1. First of all, what did you think about Part Two?
‘Madame Bovary, once she was in the kitchen, made for the fireplace. With the tips of her fingers, she took hold of her dress at the knee, and, lifting it just to her ankle, held out to the fire, above the leg of mutton on the spit, a foot clad in a small black boot. The flames lit every inch of her, a harsh brilliance penetrating the weave of her dress, the fine pores of her white skin and even her eyelids that she blinked repeatedly’.
Madame Bovary, Gustave Flaubert, Pg.74
I absolutely adored Part II of Madame Bovary. Charles and Emma have left their tiny provincial life in Tostes behind and set out on a new adventure in Yonville-l’Abbaye. Not only is this move significant in terms of a new beginning but it is also the point where Emma traverses the boundary between inaction and action – she attempts to take her happiness into her own hands with devastating consequences. I also enjoyed the switch to the direct address of ‘you’ at the opening of Part II: ‘You leave the main road at La Boissière and you carry on along the slope as far as the top of the Côte des Leux, where you can see the whole valley’ (pg.65). It is almost as if Flaubert is inviting us to join in and witness the events that are about to unfold. We become the passive audience to the inevitable climax of Emma’s frustrations.

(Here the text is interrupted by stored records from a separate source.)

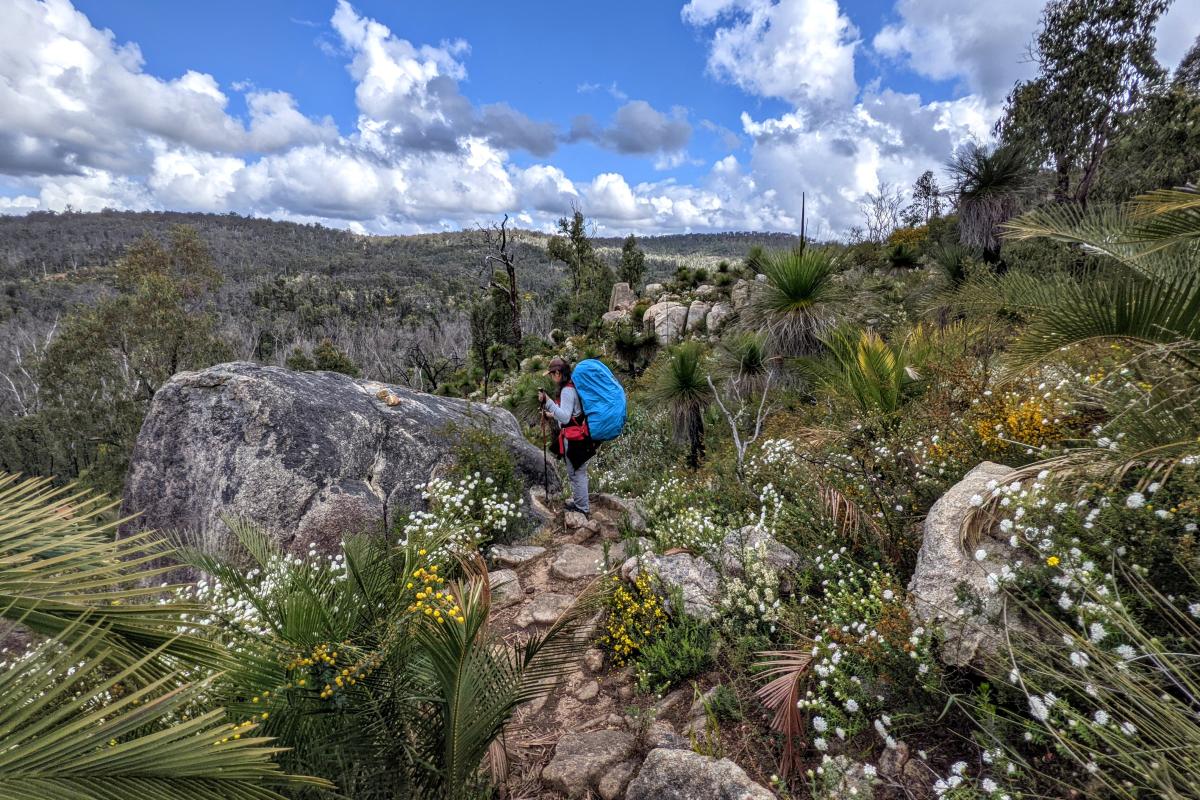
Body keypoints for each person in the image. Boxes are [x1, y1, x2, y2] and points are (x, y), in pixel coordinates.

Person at [538, 356, 594, 516]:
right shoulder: (570, 387)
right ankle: (579, 502)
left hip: (574, 438)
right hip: (575, 435)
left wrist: (548, 401)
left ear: (558, 373)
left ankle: (582, 508)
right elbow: (568, 415)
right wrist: (550, 414)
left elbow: (565, 417)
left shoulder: (567, 391)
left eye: (551, 374)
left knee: (577, 472)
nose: (551, 376)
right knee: (576, 472)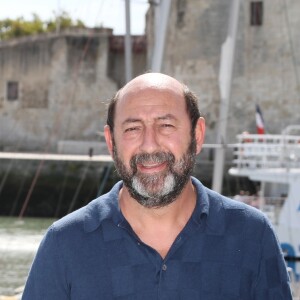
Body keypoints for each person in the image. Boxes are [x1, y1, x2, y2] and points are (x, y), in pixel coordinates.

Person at [22, 73, 292, 299]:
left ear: (197, 136)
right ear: (111, 141)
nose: (149, 144)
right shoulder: (65, 244)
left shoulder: (253, 236)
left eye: (166, 125)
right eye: (132, 129)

However, I do continue to feel sorry for Emma. As the above quote highlights, she is constantly objectified by the men around her. Even Léon, whom we meet when Charles and Emma first arrive in Yonville, cannot help but view her in these terms, despite their burgeoning platonic friendship. It is not a coincidence that Emma’s leg and a leg of mutton appear next to each other in the same sentence. Flaubert equates this desire for Emma as a hunger, which is almost violent in its portrayal. This can be seen even more when we come across the character of Rodolphe – a typical rake-like figure, a womaniser.